DAC8 is the European Union reporting route. CARF is the OECD global model behind similar automatic crypto-asset tax reporting outside the EU.
Key facts
| Question | Answer |
|---|---|
| Who reports? | Reporting crypto-asset service providers and operators in scope |
| Who is reportable? | Users, and in some cases controlling persons, whose tax residence makes them reportable under DAC8 |
| What is reported? | Identity (name, home address, date of birth), tax residence, TINs, crypto-asset types, values, transaction categories and transfers |
| Where does data go? | Provider to a competent EU tax authority, then through automatic exchange to relevant Member States |
| When does it apply? | Core DAC8 crypto reporting rules apply from 1 January 2026, with first exchanges following in 2027 |
| Why it matters | DAC8 turns regulated crypto services into automatic tax-reporting collection points |
Providers
The obligation can apply to exchanges, brokers, custodians, payment services and other providers that effectuate or facilitate reportable crypto-asset transactions.

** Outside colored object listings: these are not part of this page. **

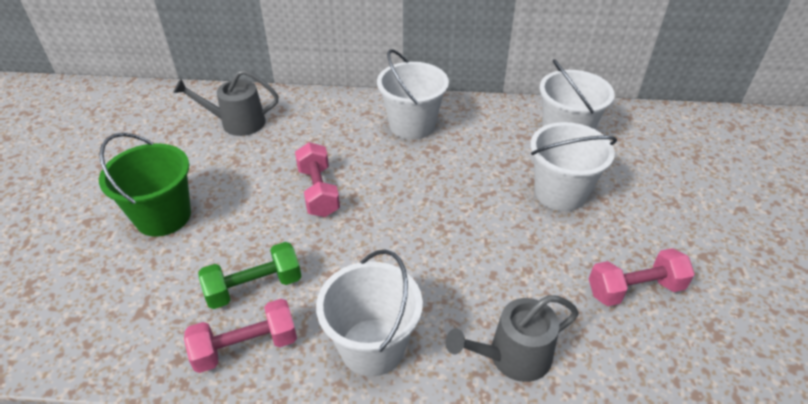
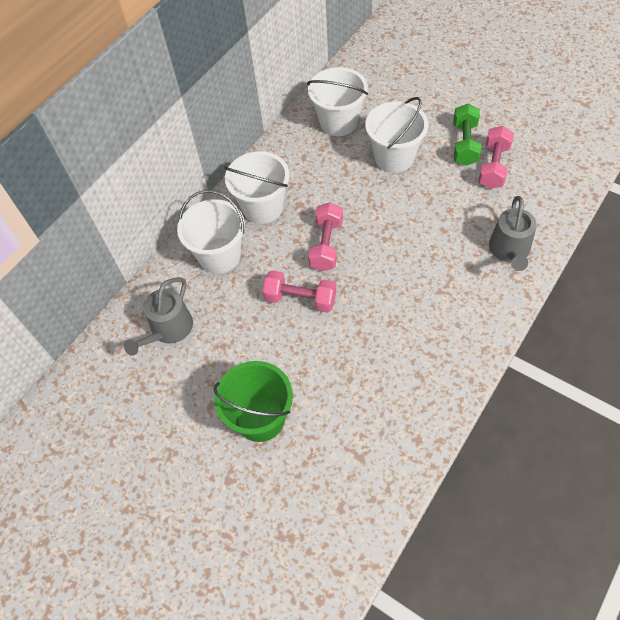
camera: 55 degrees left, 15 degrees up
(246, 347) = (428, 394): pink dumbbell -> pink dumbbell (326, 245)
(254, 287) = (376, 373): green dumbbell -> green dumbbell (464, 144)
(372, 347) = (466, 320): white bucket -> white bucket (219, 255)

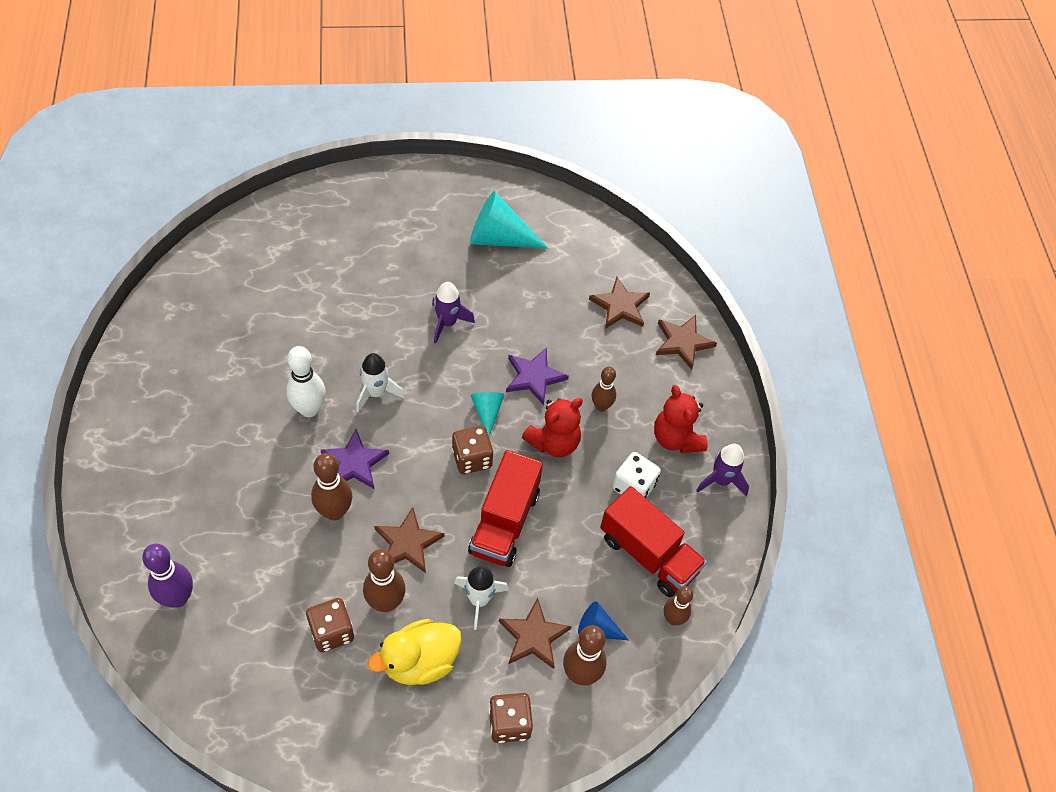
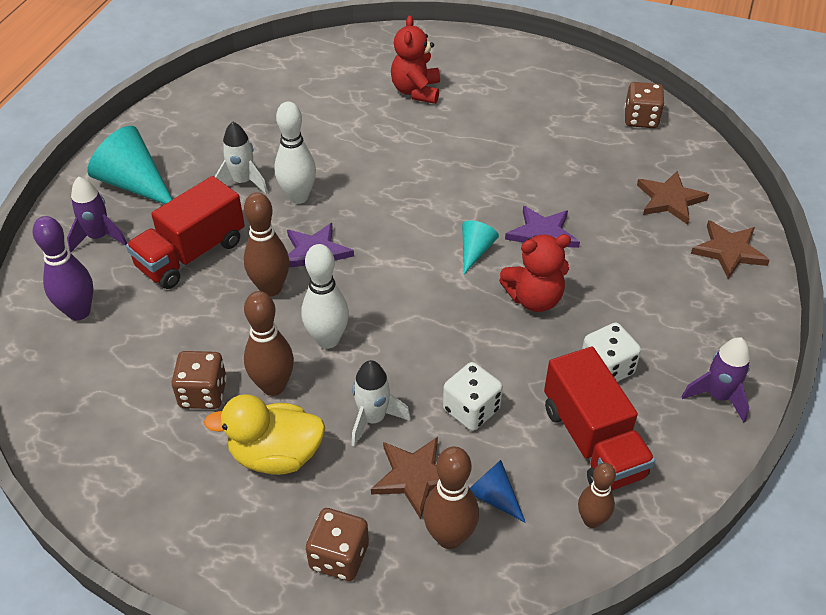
camera: 30 degrees right, 10 degrees down
(376, 393) = (371, 202): white rocket -> white rocket (243, 182)
(408, 543) = (327, 340): brown star -> white bowling pin
(447, 323) = (475, 165): purple rocket -> purple rocket (99, 237)
(472, 458) = (437, 286): brown dice -> brown dice (641, 119)
(499, 238) = (565, 111): turquoise cone -> turquoise cone (134, 184)
(504, 522) = (441, 355): red truck -> red truck (191, 254)
(549, 562) = (471, 409): none -> white dice
(601, 406) = (604, 282): brown bowling pin -> none
(676, 438) = (680, 338): red teddy bear -> red teddy bear (416, 91)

This is broader than a narrow “exchange only” rule. The practical question is whether a provider or operator is in scope because it carries out or facilitates reportable crypto-asset services for reportable users.
Users
Reportable users are users whose activity falls within the DAC8 reporting scope, including users resident for tax purposes in an EU Member State.
Entity structures can also matter. In some cases, reporting can involve controlling persons of an entity, not only the immediate account or service user.
Transactions
DAC8 can cover acquisitions and disposals of reportable crypto-assets, crypto-to-fiat exchanges, crypto-to-crypto exchanges, transfers and other reportable transaction categories implemented through covered providers.

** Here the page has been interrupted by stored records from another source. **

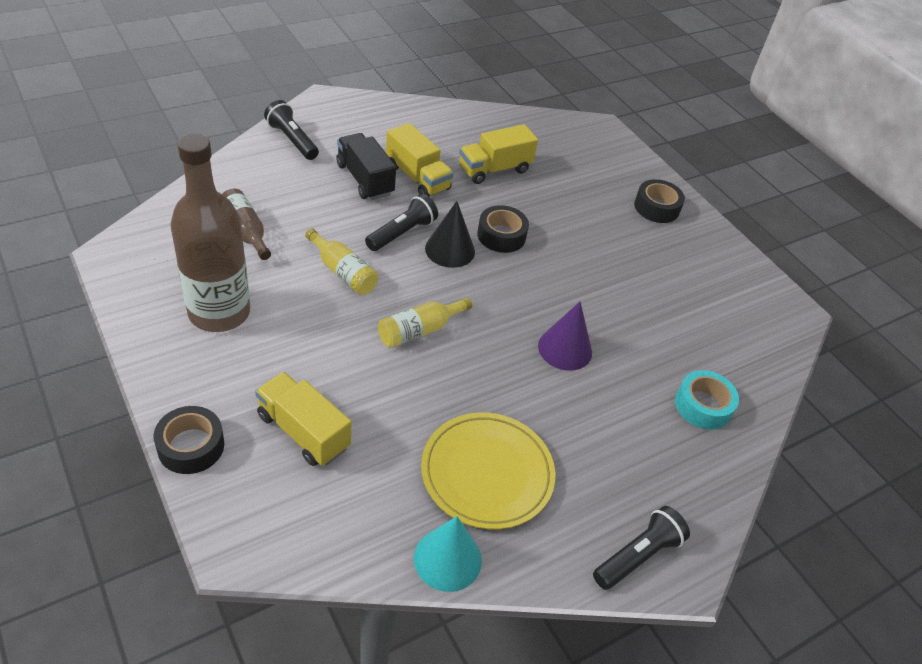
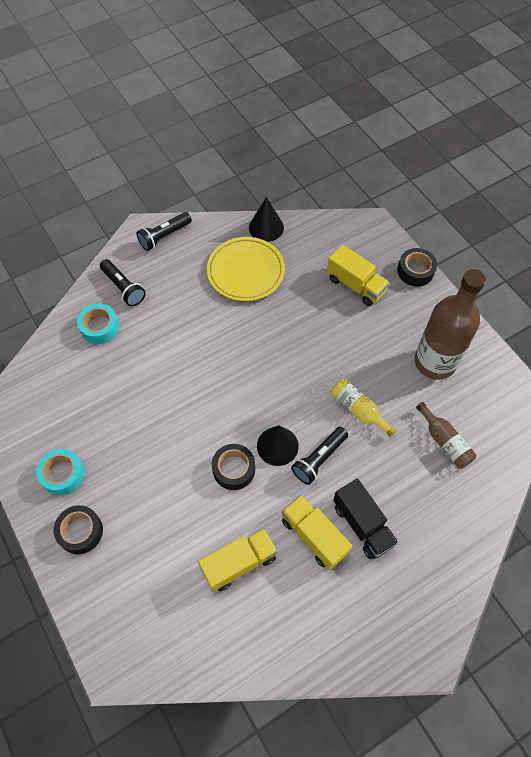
camera: 175 degrees left, 15 degrees up
(292, 140) = (444, 574): black flashlight -> black flashlight (123, 288)
(419, 330) = (294, 364): yellow bottle -> none
(447, 559) = (266, 227): turquoise cone -> black cone
(565, 349) = (190, 361): purple cone -> none
(692, 252) = (62, 474): none -> turquoise tape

Self-custody is not the same as provider reporting. A private wallet does not itself become a reporting service provider merely because it exists. But transactions involving a reporting service can create reportable data points that connect a person, a tax residence and crypto activity.
Reported data
Reported information can include customer identity (name, home address, date of birth), tax residence, tax identification numbers, transaction categories, values, dates, units, counts and transfers.

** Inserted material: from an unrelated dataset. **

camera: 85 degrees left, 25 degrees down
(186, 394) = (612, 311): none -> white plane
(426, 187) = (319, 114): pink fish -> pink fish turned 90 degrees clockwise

The most sensitive issue is the combination of identity and crypto activity. When civil identity, tax residence, transaction values and potentially distributed-ledger information are linked, the resulting dataset is more exposed than ordinary financial reporting.
Due diligence
Reporting providers must collect and verify information needed to determine whether a user is reportable. That can include self-certifications of tax residence, consistency checks against information already held by the provider and procedures for updating user records.
The provider operational process
DAC8 imposes a complete operational chain: identify the user, determine tax residence, collect the relevant information (including self-certifications), check its consistency and reasonableness, classify and aggregate transactions, then report the data annually to the competent authority in a structured format. This annual reporting turns commercial and operational data into transmissible tax data, so as to enable automatic exchange between tax administrations.
Crypto-asset service providers (CASPs) thus become international tax-compliance infrastructure. The provider is no longer only a trading or custody service: it becomes a data collection and reporting node connected to national tax administrations. It must integrate collection, verification, classification and reporting flows into its systems. For businesses, this means new systems, customer workflows, controls and reporting formats.
This cost is not only technical. It changes the relationship between the user and the provider: using a regulated service becomes synonymous with automatic exposure. For users, crypto activity carried out through reporting providers becomes visible by default.
Exchange between authorities
DAC8 is not only a domestic reporting rule. A provider reports to a competent tax authority, and that authority can exchange relevant information with other EU Member States through the administrative cooperation framework.
That is why DAC8 should be understood together with CARF and the CARF countries list: the EU system is part of a wider move toward automatic international crypto tax reporting.
Risk
The problem is not the existence of tax reporting. The problem is the creation of a broad dataset that can expose crypto holders beyond tax administration.
For Bull Bitcoin, DAC8 is disproportionate because it normalizes mass collection before suspicion, investigation or individualized justification. A targeted information request can be justified in a concrete tax inquiry. Default automatic reporting of ordinary users is a different model.
The proportionality problem
A targeted request can be proportionate when it concerns an identified taxpayer. Automatic mass collection reverses the logic: everyone is collected first, then the data is possibly used afterwards.
It is this reversal that Bull Bitcoin challenges.